Crystals of E. coli triosephosphate isomerase were obtained as a contaminant and its structure was determined to 1.85 Å resolution.
Keywords: crystallization contaminants, triosephosphate isomerase, TIM
Abstract
Attempts to crystallize several mammalian proteins overexpressed in Escherichia coli revealed a common contaminant, triosephosphate isomerase, a protein involved in glucose metabolism. Even with triosephosphate isomerase present in very small amounts, similarly shaped crystals appeared in the crystallization drops in a number of polyethylene glycol-containing conditions. All of the target proteins were His-tagged and their purification involved immobilized metal-affinity chromatography (IMAC), a step that was likely to lead to triosephosphate isomerase contamination. Analysis of the triosephosphate isomerase crystals led to the structure of E. coli triosephosphate isomerase at 1.85 Å resolution, which is a significant improvement over the previous structure.
1. Introduction
Protein crystallization depends on numerous factors. The crystallizability of a given protein is still difficult to predict, although protein purity is considered to be an important factor in obtaining diffracting crystals of a particular protein. The introduction of expression tags greatly improves the purity of proteins produced for structural studies through the application of affinity columns. However, the presence of even small amounts of contaminants that crystallize easily may result in crystals of the contaminants instead of the target proteins. Structure determination of these crystals significantly detours projects, diverting resources and human time. There are several examples in the literature of the crystallization of contaminants of membrane proteins (Veesler et al., 2008 ▶; Psakis et al., 2009 ▶; Panwar et al., 2012 ▶), but relatively few documented examples of the crystallization of contaminants of soluble proteins (Lohkamp & Dobritzsch, 2008 ▶). The description of common crystallization contaminants will help to identify crystals of these contaminants during the early stages of a project, saving a significant amount of time and laboratory resources.

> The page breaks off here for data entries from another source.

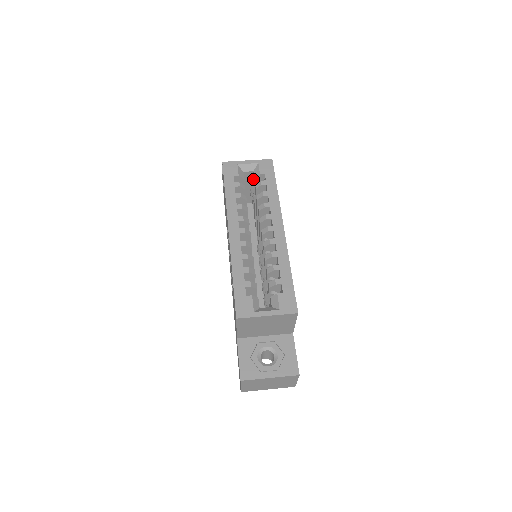
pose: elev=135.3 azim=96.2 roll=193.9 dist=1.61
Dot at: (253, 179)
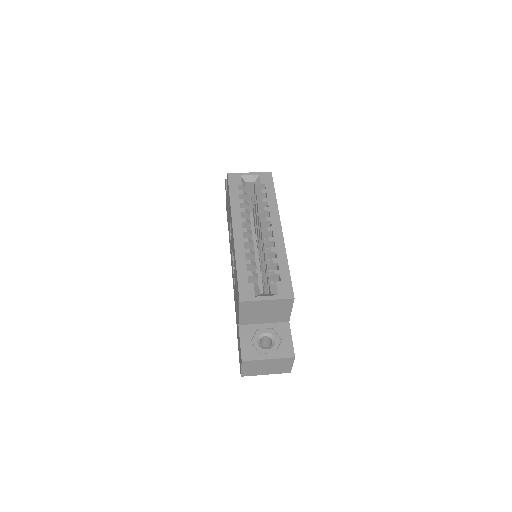
Dot at: (254, 189)
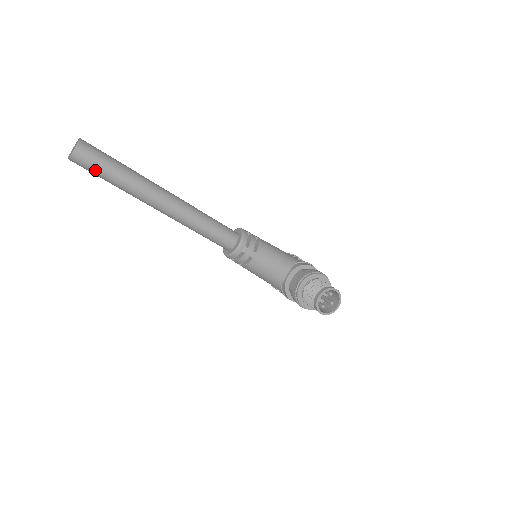
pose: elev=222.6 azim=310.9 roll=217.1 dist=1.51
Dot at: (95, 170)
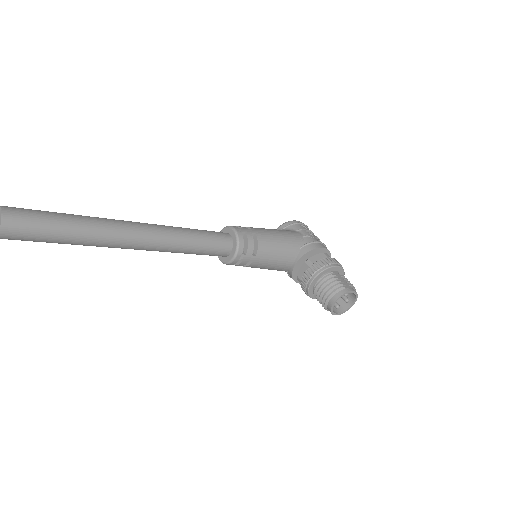
Dot at: (37, 241)
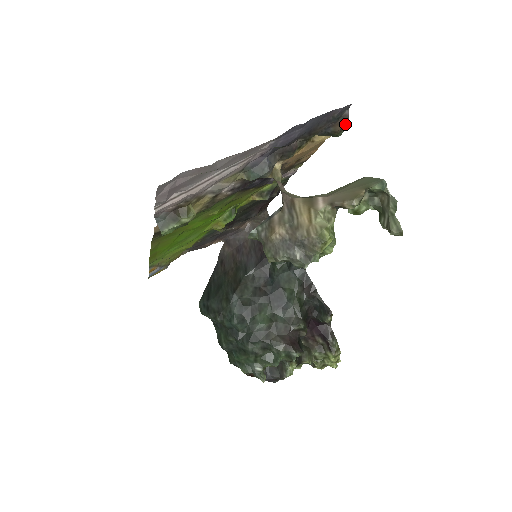
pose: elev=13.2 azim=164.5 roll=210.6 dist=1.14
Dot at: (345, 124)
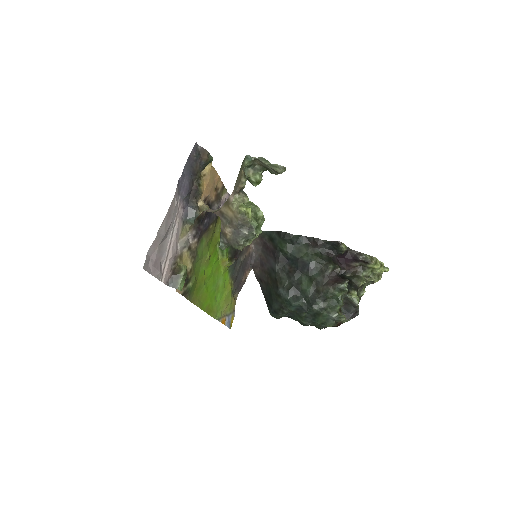
Dot at: (206, 152)
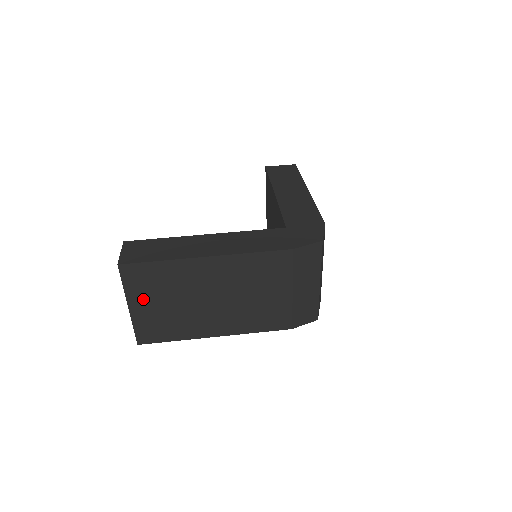
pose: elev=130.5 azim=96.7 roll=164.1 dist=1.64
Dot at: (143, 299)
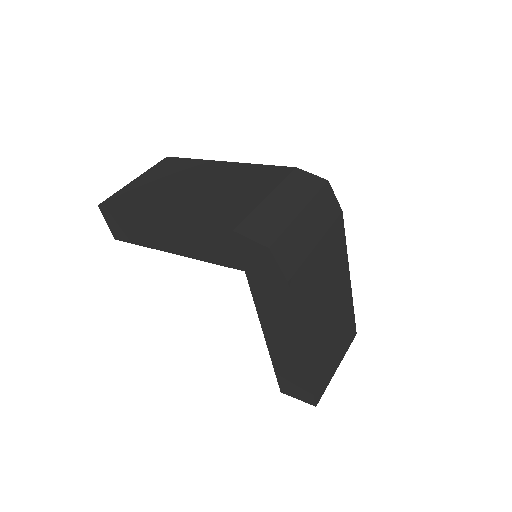
Dot at: (151, 177)
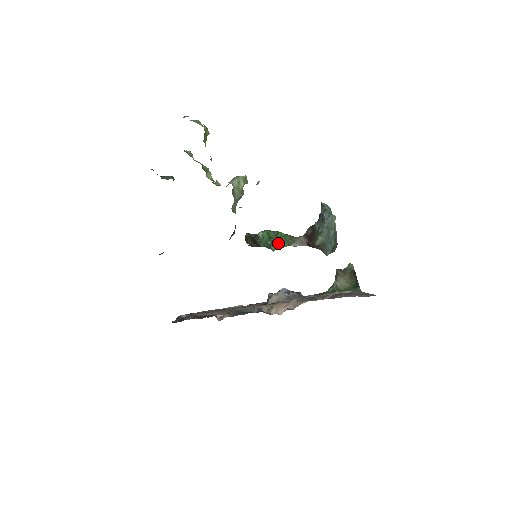
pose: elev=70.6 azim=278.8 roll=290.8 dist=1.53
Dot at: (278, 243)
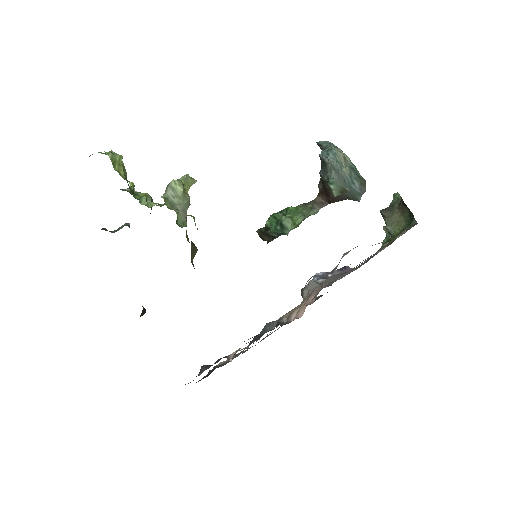
Dot at: (288, 223)
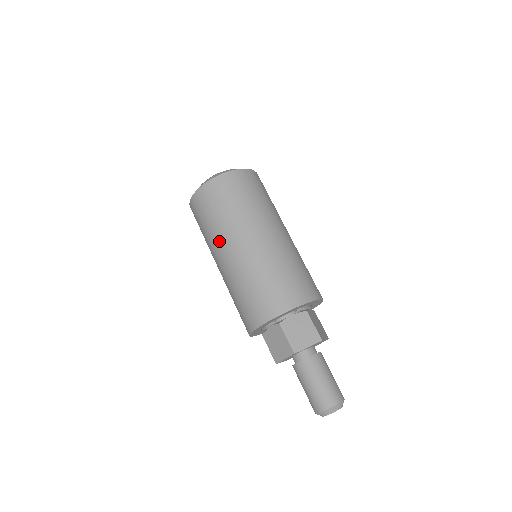
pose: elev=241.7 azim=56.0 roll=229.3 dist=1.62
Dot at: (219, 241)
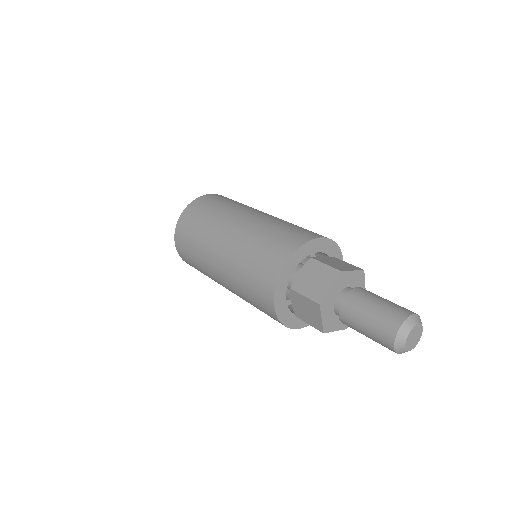
Dot at: (208, 266)
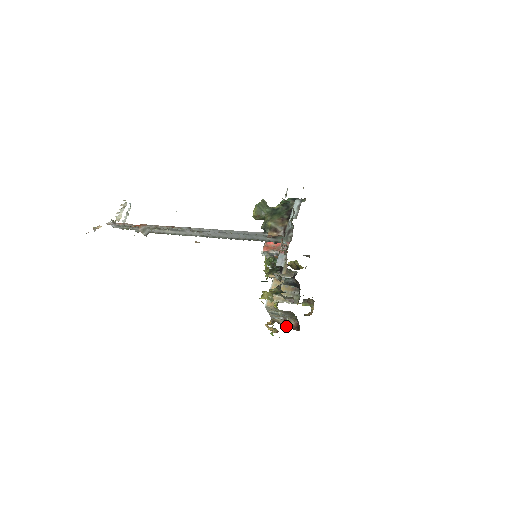
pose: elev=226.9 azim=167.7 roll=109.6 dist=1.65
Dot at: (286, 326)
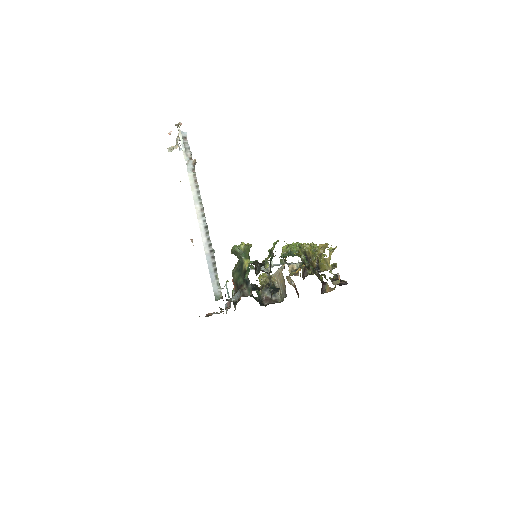
Dot at: (295, 288)
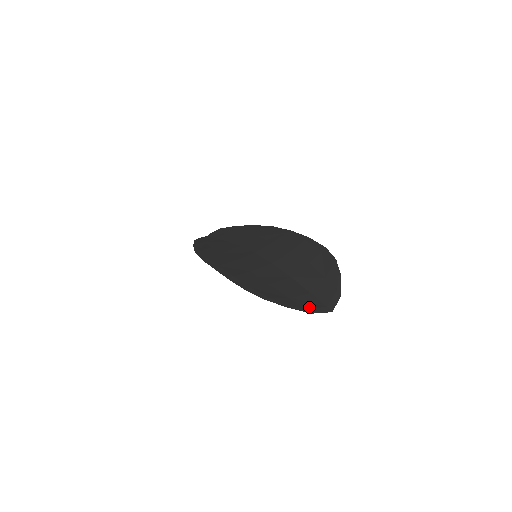
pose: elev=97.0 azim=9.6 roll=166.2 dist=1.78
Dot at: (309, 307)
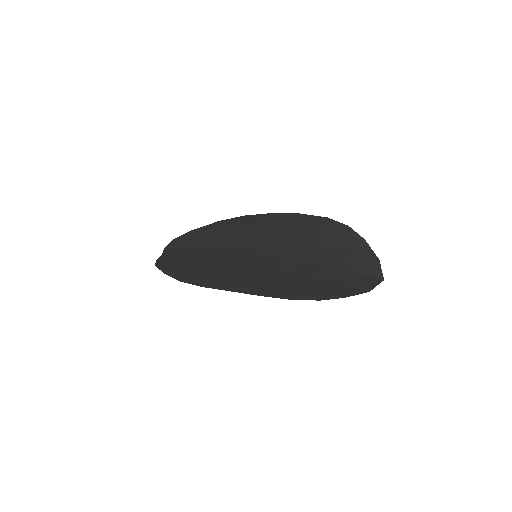
Dot at: (363, 286)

Here, we found the same type of crystals during crystallization trials of four different proteins. Structure determination at 1.85 Å resolution identified the crystallized protein as E. coli triosephosphate isomerase (TIM). TIM is a glycolytic enzyme that catalyzes the isomerization of dihydroxyacetone phosphate (DHAP) to d-glyceraldehyde 3-phosphate (GAP) (for a recent review, see Wierenga et al., 2010 ▶). In all cases, TIM crystallized in a range of polyethylene glycol (PEG)-containing crystallization conditions in the same crystal form.
2. Materials and methods
2.1. Cloning, protein expression and purification
The 46.7 kDa mouse calreticulin (residues 18–416) was cloned into pET15b (Novagen) and expressed in E. coli BL21(DE3) in rich (LB) medium as an N-terminally His-tagged fusion protein. Bacterial cultures were grown at 310 K with shaking until the absorbance measured at 600 nm reached 0.7. Protein expression was induced with 1 mM isopropyl β-d-1-thiogalactopyranoside and the cultures were shaken for 4 h at 303 K.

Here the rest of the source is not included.